● **Excerpted passage**:

Hansel & Gretel: Witch Hunters is a flashback to the strange excesses of 2013

It may be one of the dumbest movies ever made, but you sure won’t forget it.

There are some films you remember because they challenged your preconceptions, played with genre conventions, and left you re-examining your own humanity. And then there are some films you remember because your drunkenly told your drunk friends, “Hey, that looks horrible, let’s watch it!” as you scrolled through Netflix on a lazy Saturday night.

Hansel & Gretel: Witch Hunters is the latter, but was inexplicably presented as the former. It’s not odd that the Hollywood of 2013 decided the classic children’s fable needed buckets of gore, interminable lore dumps, a hard rock soundtrack, and cheap sex. What’s unusual is that this glorified Party Down gag was considered a showcase for Jeremy Renner, a prestige affair that would generate piles of cash for every glowering witch it reduced to giblets.

● **What you will do**:
1. Print the Hansel & Gretel review word for word, starting at "Hansel & Gretel: Witch Hunters is the" and ending at "reduced to giblets.".
2. Decide whether each statement agrees with the Hansel & Gretel review, answering yes or no and quoting the words of the review that settle it: (a) The film was considered a showcase for Jeremy Renner. (b) The review finds it odd that Hollywood gave the fable buckets of gore. (c) The review places the film among those that challenge a viewer's preconceptions.
3. Pick up the Hansel & Gretel review after its last sentence and keep writing it.
The material after this point stands apart from the Hansel & Gretel review.

● **Data extract**:
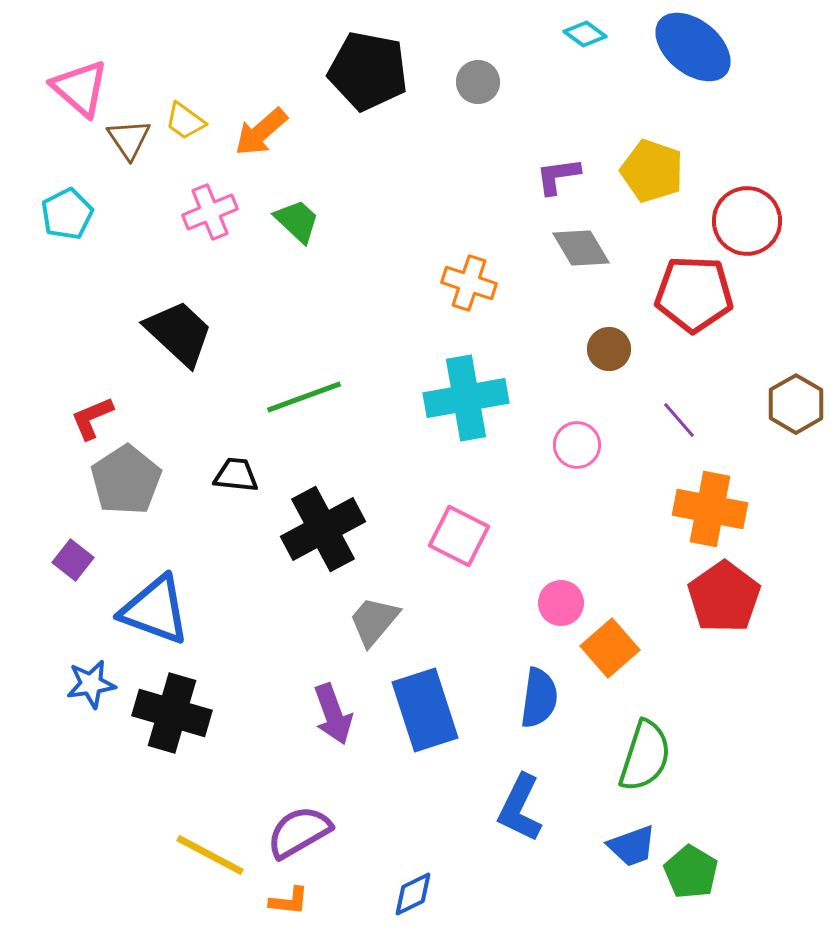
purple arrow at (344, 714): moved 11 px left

● **Answers below**:
1.
Hansel & Gretel: Witch Hunters is the latter, but was inexplicably presented as the former. It’s not odd that the Hollywood of 2013 decided the classic children’s fable needed buckets of gore, interminable lore dumps, a hard rock soundtrack, and cheap sex. What’s unusual is that this glorified Party Down gag was considered a showcase for Jeremy Renner, a prestige affair that would generate piles of cash for every glowering witch it reduced to giblets.

2.
(a) Yes: "this glorified Party Down gag was considered a showcase for Jeremy Renner"
(b) No: "It’s not odd that the Hollywood of 2013 decided the classic children’s fable needed buckets of gore"
(c) No: "Hansel & Gretel: Witch Hunters is the latter, but was inexplicably presented as the former."

3.
Yes, Jeremy Renner — he of the Jeremy Renner Official app — plays Hansel. Renner was just a year removed from The Avengers, and two from Mission: Impossible – Ghost Protocol. American Hustle would win awards months later. He could have done any movie but this. He could have done anything but this. But instead of staying home and playing with his dog, he chose to play a man with magic diabetes, to create a line on his filmography as inexplicable as a rotting egg salad sandwich in the Louvre.

Renner cashed his check and, to be fair, he gives the movie his all. So does his sister, Gemma Arterton. Together, they survive a childhood encounter with a hungry witch and grow up to be renowned witch hunters, traveling from town to town in a smelly, vaguely steampunk Europe to dispose of the local monsters. As our ostensible adventure begins, they’ve arrived in Augsburg, where they’ll uncover a plot by the witchcraft community to kidnap and sacrifice children for a ritual that will enhance their already significant evil powers.

It’s nice to read that Renner had a lot of fun making Hansel & Gretel, because it’s unlikely you’ll have any fun watching it. Oh, you can see what it’s going for, with its snarky one-liners and ludicrous setpieces. If you’re looking for an excuse to watch a Gatling gun be unloaded into a horde of hags during an “Epic Magic Battle Scene” then you’ll get your wish, even if you should maybe just get out more. But once the novelty of Renner cursing and popping heads wears off — and it doesn’t take long — it becomes impossible to forget that you are watching a movie called Hansel & Gretel: Witch Hunters.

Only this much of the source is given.